While better economic conditions have greatly increased overall levels of prosperity, they have conspicuously failed to deliver a corresponding improvement in the people's sense of being happier.
Levels of reported happiness for a wide sector of the population seem to have either stayed the same or in some cases declined. Experiences from elsewhere make us expect that as a country grows richer and its national income is on a rising trend, rich and poor alike would become happier.
However, in most Arab countries they have not.
Discontent
The paradox is that when an individual enjoys higher income levels he becomes happier, but when the society as a whole attains higher standards of living, not everyone seems to be content.
To say that money does not buy happiness is not exactly new, as those who moved up on the income ladder would attest. But to suggest that beyond a certain point, societies do not get happier as they become richer, has strong policy implication that is worth analysing.
So far the government has been using GDP as a proxy for well-being. Yet, if the link between GDP and happiness no longer exists, one of the key objectives of government policy, of attaining high real growth in GDP, would be a necessary but not a sufficient condition to deliver a corresponding improvement in people's sense of well-being.
An explanation for our societies' broader sense of dissatisfaction may lie in the "Hierarchy of Needs" that Abraham Maslow, a behavioural psychologist, drew up in 1943. Maslow asserted that the highest level of human satisfaction and happiness was the need to achieve self-fulfilment. Below that there were other levels of needs, each of which had to be satisfied before people could progress to the next.
Recently, economic studies on happiness supported Maslow's proposition. They showed that while people on very low income become significantly happier when their earnings rise, but once they reach a quite modest level of income, as little as $500 a month, further increases in earnings bring little extra happiness.
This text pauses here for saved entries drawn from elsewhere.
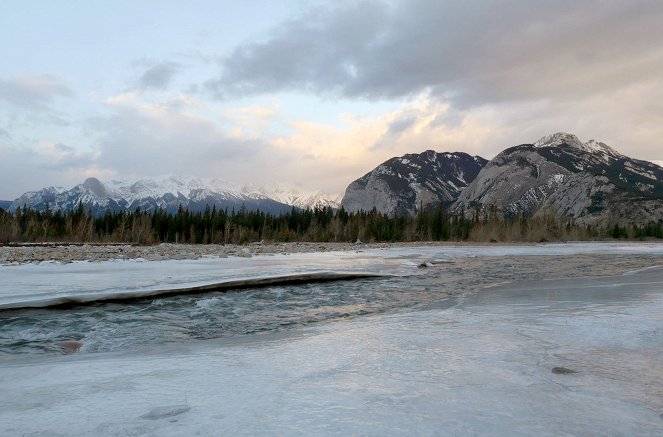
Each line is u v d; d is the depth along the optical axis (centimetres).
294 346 575
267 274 1404
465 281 1482
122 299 1017
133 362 513
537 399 344
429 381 396
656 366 434
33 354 623
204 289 1165
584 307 789
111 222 5797
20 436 283
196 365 485
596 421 300
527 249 4156
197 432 284
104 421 308
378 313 916
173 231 5619
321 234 6375
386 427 289
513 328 629
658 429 287
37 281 1188
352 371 437
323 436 276
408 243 5522
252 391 376
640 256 3100
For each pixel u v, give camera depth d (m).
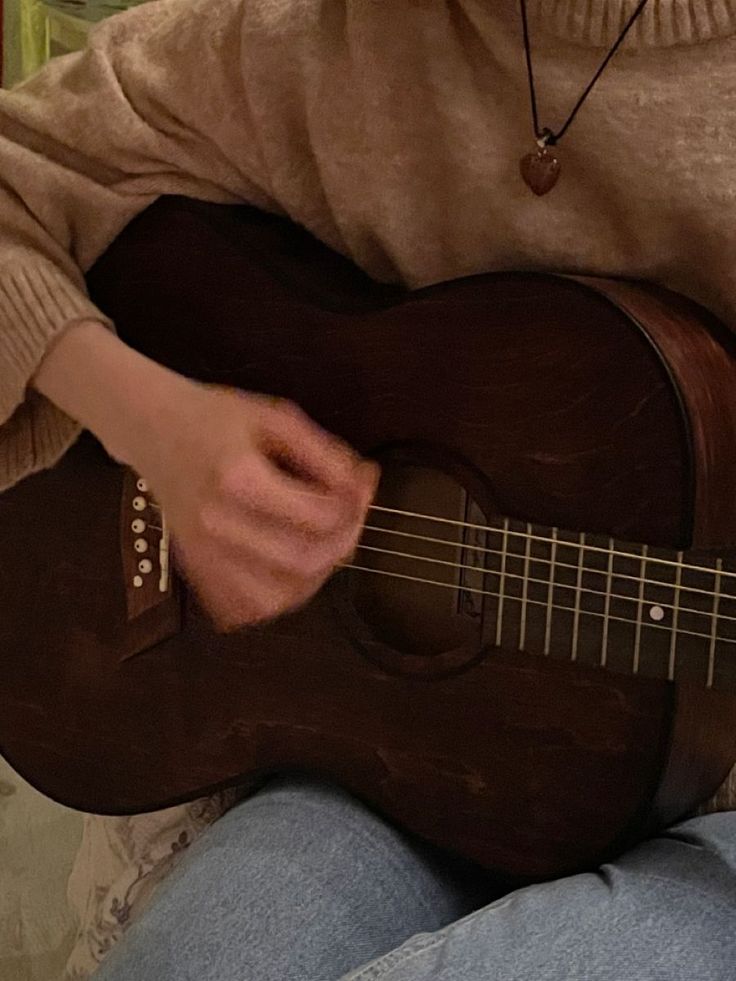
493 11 0.82
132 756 0.98
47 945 1.31
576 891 0.74
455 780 0.84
One explanation is "habituation" whereby people adjust quickly to changes in living standards. So although improvements and material well being make them happier for a while, the effect gradually fades away.
For instance, 30 years ago central heating was considered a luxury, and so was the mobile phone five years ago. Today these are viewed as essentials.
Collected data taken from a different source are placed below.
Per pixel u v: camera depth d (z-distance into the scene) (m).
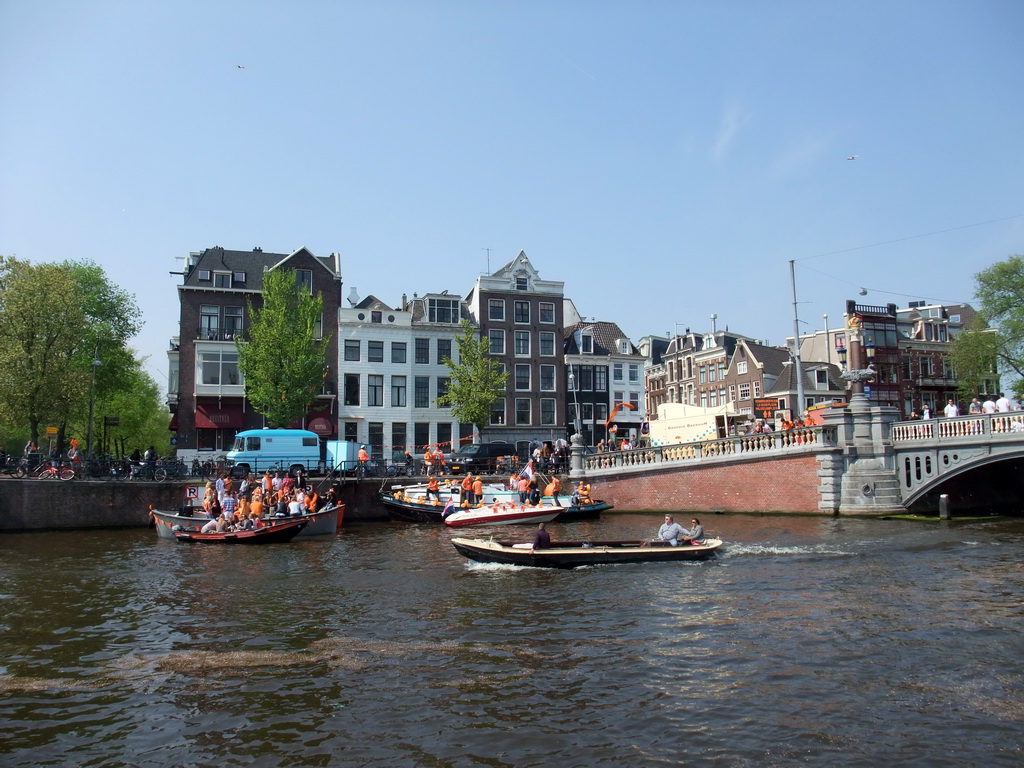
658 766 7.71
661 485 31.97
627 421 51.16
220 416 41.00
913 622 12.59
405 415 45.12
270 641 12.38
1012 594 14.46
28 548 23.56
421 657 11.34
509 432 47.59
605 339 52.97
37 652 11.95
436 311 46.94
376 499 32.59
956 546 20.30
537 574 17.62
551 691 9.81
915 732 8.37
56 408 34.94
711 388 62.22
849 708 9.04
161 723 9.07
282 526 24.61
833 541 21.55
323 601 15.28
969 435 25.52
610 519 30.23
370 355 44.94
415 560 20.42
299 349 37.81
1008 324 45.25
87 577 18.30
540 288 49.41
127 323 46.81
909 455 27.25
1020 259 45.03
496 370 45.59
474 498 30.80
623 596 15.05
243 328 42.25
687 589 15.54
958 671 10.21
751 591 15.20
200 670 10.95
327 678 10.51
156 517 26.39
A second and more important reason why more money does not automatically make everybody happier is that people tend to compare their situation with that of others. In a striking example, when senior employees of a local bank were asked whether they would prefer (a) four months' bonus while others got half of that or (b) five months' bonus while others got six months, a majority chose (a).
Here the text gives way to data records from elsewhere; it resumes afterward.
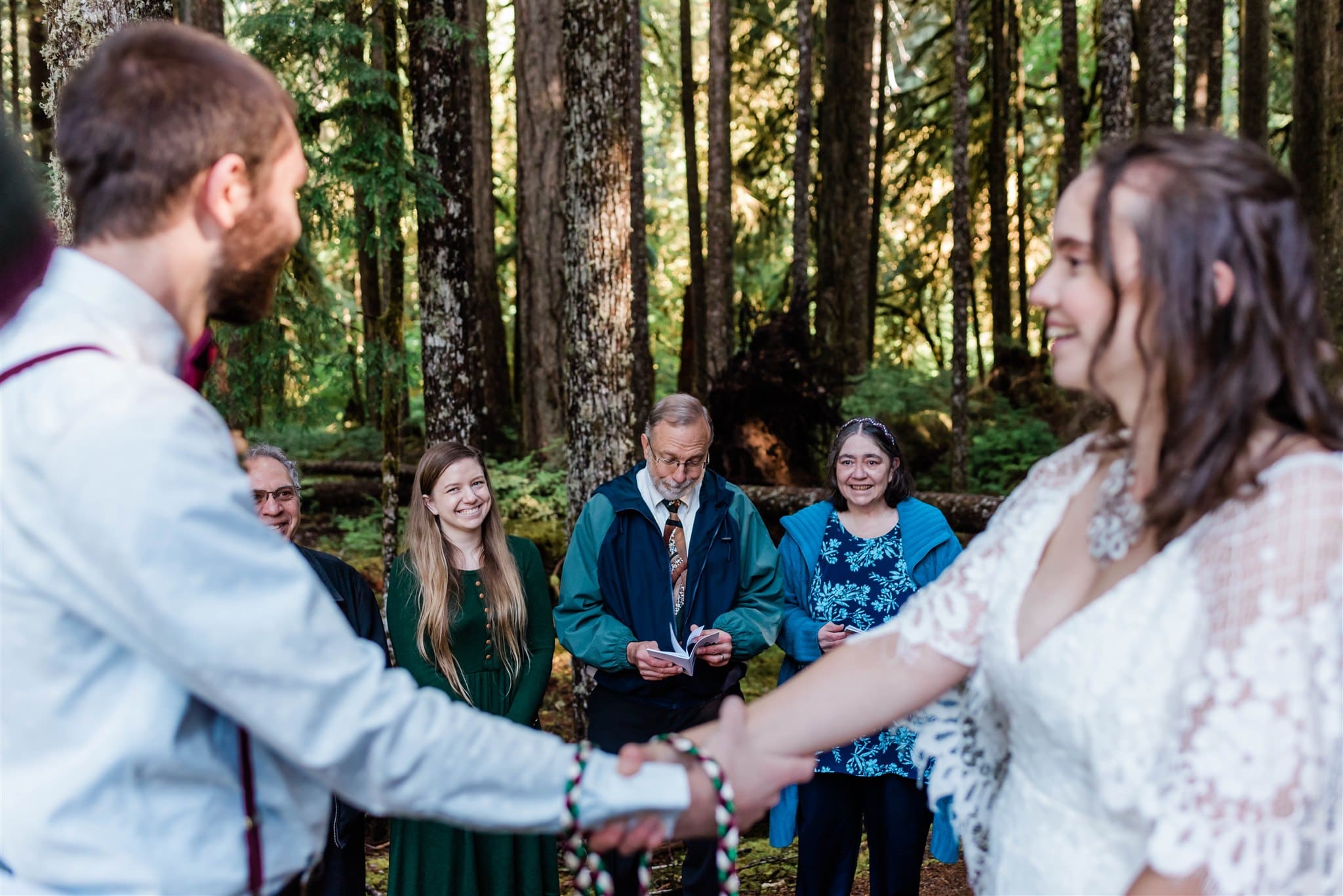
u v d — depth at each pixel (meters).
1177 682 1.01
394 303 5.24
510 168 15.28
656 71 14.05
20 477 0.94
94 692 0.97
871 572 3.42
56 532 0.93
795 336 8.06
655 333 16.08
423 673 3.09
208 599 0.93
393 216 5.01
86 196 1.05
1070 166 9.49
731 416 7.77
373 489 10.04
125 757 0.96
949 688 1.31
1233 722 0.92
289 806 1.09
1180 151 1.02
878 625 3.37
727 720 1.31
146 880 0.97
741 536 3.46
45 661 0.96
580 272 4.71
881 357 13.48
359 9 4.89
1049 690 1.10
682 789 1.21
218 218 1.06
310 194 4.80
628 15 4.65
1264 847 0.91
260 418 5.59
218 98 1.04
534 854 3.07
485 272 12.05
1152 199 1.01
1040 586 1.20
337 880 2.74
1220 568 0.98
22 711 0.96
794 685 1.35
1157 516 1.01
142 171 1.03
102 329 1.00
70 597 0.94
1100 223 1.04
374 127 4.81
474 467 3.16
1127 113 5.82
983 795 1.30
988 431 10.23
It seems that they will be happy with less, as long as they are better off than others. Other studies confirm that people are often more concerned about their relative income to others than about their absolute income.
Pleasure derived from attaining a higher standard of living can vanish quickly when people learn that others in their community or society have done better. Because of better communication and means of transportation, the poor are now able to witness first hand the extravagance of the few at the top and envy them for what they have.
The unhappiness that one person's wealth can cause to others is a form of "economic pollution" that has not been properly addressed in economic theory and policy.
Depressed and envious
Attaining real economic growth rates of three per cent annually would double the region's GDP in 25 years. But would that make us twice as happy?
Would being exposed to twice as many consumer goods put us at a higher level of satisfaction, or would it simply make us twice as depressed and twice as envious?
Rather than wait to find out, governments of the region should take new initiatives and set new targets that go beyond attaining higher GDP growth rates. These would include achieving higher levels of satisfaction and happiness.
It is easier said than done, but we need to be creative and think outside the box. It has become imperative that everyone should sooner than later be able to satisfy his basic needs so that he can ascend to a higher level of Maslow's pyramid.
The second level of this pyramid which includes people's need for safety and security have been acting as a drag on people's well-being because of the generally unsettling regional risk factors.
Love and belonging
The third level which puts emphasis on love and belonging, including the desire to feel accepted by the family and the community are easier to be attained here than in the Western world.
Unemployment, poverty and the feeling of insecurity are major sources of unhappiness in our part of the world that need to be addressed. People in the lower to middle income brackets should not feel they are shouldering a heavier tax burden than the ones in the higher income brackets.
If happiness is more important than money then governments should do all they can to communicate to the population at large ways and means to attain happiness, emphasising the importance of enjoying what they have and the need to pursue self-esteem and fulfilment rather than material well-being only.
The writer is the Jordan-based CEO of Jordinvest.